Patients are frequently rehospitalized within 90 days after having severe sepsis. Little is known, however, about the reasons for readmission and whether they can be reduced. Hallie C. Prescott, M.D., M.Sc., of the University of Michigan, Ann Arbor, and colleagues examined the most common readmission diagnoses after hospitalization for severe sepsis, the extent to which readmissions may be potentially preventable by posthospitalization ambulatory care, and whether the pattern of readmission diagnoses differs compared with that of other acute medical conditions.

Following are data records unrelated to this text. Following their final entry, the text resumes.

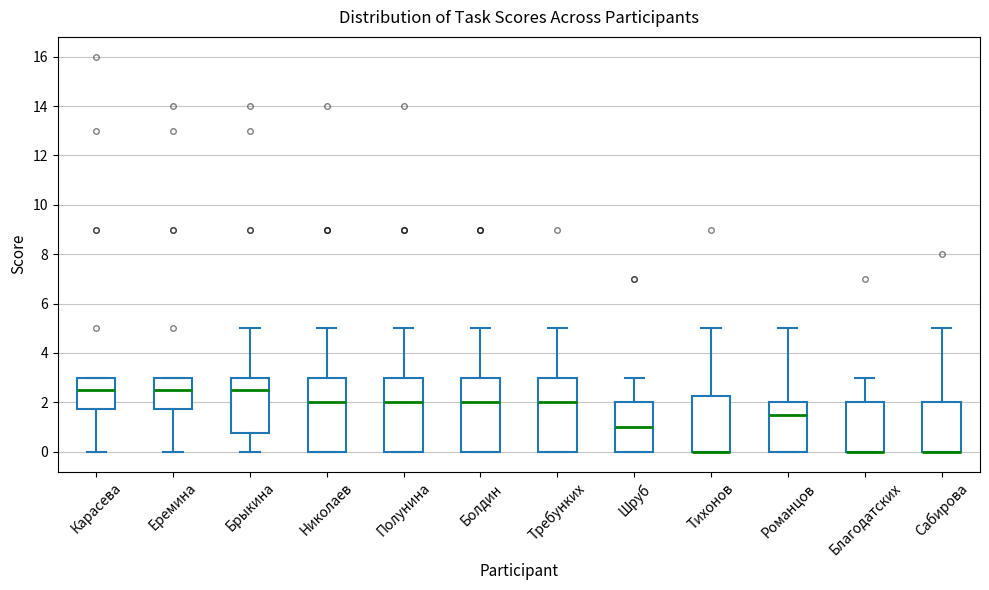

Reading left to right, transcribe this box plot: for each box, give where its median line is, the range the box spans, and where its two whiskers end, as read against the y-axis. The values are not printed on the chart, so give them approximately, as read against the axis.

Карасева: median 2.6, box 1.8 to 3.0, whiskers 0.0 to 3.0
Еремина: median 2.6, box 1.8 to 3.0, whiskers 0.0 to 3.0
Брыкина: median 2.6, box 0.8 to 3.0, whiskers 0.0 to 5.0
Николаев: median 2.0, box 0.0 to 3.0, whiskers 0.0 to 5.0
Полунина: median 2.0, box 0.0 to 3.0, whiskers 0.0 to 5.0
Болдин: median 2.0, box 0.0 to 3.0, whiskers 0.0 to 5.0
Требунких: median 2.0, box 0.0 to 3.0, whiskers 0.0 to 5.0
Шруб: median 1.0, box 0.0 to 2.0, whiskers 0.0 to 3.0
Тихонов: median 0.0 (drawn on the box's lower edge), box 0.0 to 2.2, whiskers 0.0 to 5.0
Романцов: median 1.6, box 0.0 to 2.0, whiskers 0.0 to 5.0
Благодатских: median 0.0 (drawn on the box's lower edge), box 0.0 to 2.0, whiskers 0.0 to 3.0
Сабирова: median 0.0 (drawn on the box's lower edge), box 0.0 to 2.0, whiskers 0.0 to 5.0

The study included participants in the nationally representative U.S. Health and Retirement Study, a sample of households with adults 50 years of age or older, that is linked to Medicare claims (1998-2010). For the analysis, the researchers identified 2,617 hospitalizations for severe sepsis, which were matched to hospitalizations for other acute medical conditions. To gauge what proportion of rehospitalizations may be potentially preventable, ambulatory care sensitive conditions (ACSCs) were measured, which are diagnoses for which effective outpatient care may reduce hospitalization rates.
There were 1,115 severe sepsis survivors (42.6 percent) rehospitalized within 90 days. The 10 most common readmission diagnoses following severe sepsis included several ACSCs (e.g., heart failure, pneumonia, chronic obstructive pulmonary disease exacerbation, and urinary tract infection). Collectively, ACSCs accounted for 22 percent of 90-day readmissions.
Readmissions for a primary diagnosis of infection (sepsis, pneumonia, urinary tract, and skin or soft tissue infection) occurred in 12 percent of severe sepsis survivors compared with 8.0 percent of matched acute medical conditions. Readmissions for ACSCs were more common after severe sepsis (22 percent) vs matched acute conditions (19 percent) and accounted for a greater proportion of all 90-day readmissions (42 percent vs 37 percent, respectively).
"The high prevalence and concentration of specific diagnoses during the early postdischarge period suggest that further study is warranted of the feasibility and potential benefit of postdischarge interventions tailored to patients' personalized risk for a limited number of common conditions," the authors write.